L’arbitraggio ai playoff
Sin dalla prima sfida giocata allo stadio Pinto di Caserta, è stato chiaro come i direttori di gara, cresciuta l’importanza dei match, abbiano avuto tanti problemi a gestire i ventidue calciatori sul terreno di gioco, visibilmente innervositi dalla natura ad eliminazione delle gare. Nel primo atto della sfida contro i falchetti, con Di Loreto della sezione di Terni a dirigere, il Var è stato consultato soltanto in occasione del tafferuglio avvenuto durante i primi minuti di gioco, quando Matino ha rischiato di finire sotto la doccia a seguito di una manata a Toscano. Situazione evitabile con un intervento tempestivo nei confronti dell’ex granata Girelli, autore del brutto intervento su Tascone che ha dato il via alle scintille. Stesso approccio e qualche errore tecnico per Drigo durante il ritorno. Le scintille, in quel caso, sono scattate dopo pochi secondi dal fischio d’inizio e da quel momento in poi il direttore di gara ha perso completamente il controllo della partita.
Per muovere una prima critica al Var bisogna tornare alla gara d’andata del primo turno nazionale tra Salernitana e Ravenna. In quel caso Lovison, protagonista di un primo tempo da incubo, ha negato un netto calcio di rigore all’Ippocampo dopo un evidente intervento in ritardo dell’estremo difensore Poluzzi su Cabianca.

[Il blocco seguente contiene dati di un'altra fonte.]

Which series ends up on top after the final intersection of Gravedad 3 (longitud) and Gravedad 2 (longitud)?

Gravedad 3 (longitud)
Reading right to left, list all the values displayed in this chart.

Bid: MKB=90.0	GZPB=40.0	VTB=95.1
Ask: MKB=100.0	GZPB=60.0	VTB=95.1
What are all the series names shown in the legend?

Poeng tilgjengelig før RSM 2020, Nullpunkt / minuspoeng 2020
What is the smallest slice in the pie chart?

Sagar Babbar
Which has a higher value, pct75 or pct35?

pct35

Da condannare anche l’addetto alla tecnologia Gualtieri, che ha deciso, dopo svariati minuti di silent check, di non richiamare il direttore di gara a bordo campo. La migliore prestazione arbitrale, invece, è stata senza alcun dubbio quella di Mastrodomenico, direttore della sfida di ritorno, che è riuscito a mantenere il controllo su entrambe le squadre ed ha annullato prontamente le due reti, nettamente irregolari, della Bersagliera.

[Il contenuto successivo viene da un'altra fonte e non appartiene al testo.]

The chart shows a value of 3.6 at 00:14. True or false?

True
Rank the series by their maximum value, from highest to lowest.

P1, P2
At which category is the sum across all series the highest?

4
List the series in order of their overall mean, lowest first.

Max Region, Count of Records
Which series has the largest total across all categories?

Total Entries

L’episodio che ha suscitato più polemiche durante questi playoff è quello della sfida d’andata tra Salernitana e Union Brescia. Madonia, arbitro designato per la sfida, ha giudicato come regolare la scivolata di Silvestri su Longobardi, involato in solitaria verso la porta lombarda. Il difensore ha cercato e toccato la sfera, ma ha anche travolto in maniera imprudente il numero 28 dell’Ippocampo. Durante la sfida di ritorno di ieri, invece, Poli, proprio come la maggior parte dei precedenti colleghi citati, ha peccato dal punto di vista caratteriale. Il direttore ha concesso ampie libertà ai giocatori sul rettangolo verde e ha contribuito ad aumentare il già elevatissimo nervosismo durante il match. Dal punto di vista tecnico è condivisibile la scelta di non fermare il gioco per la leggera trattenuta di Lamesta su Matino in occasione della prima rete dei padroni di casa.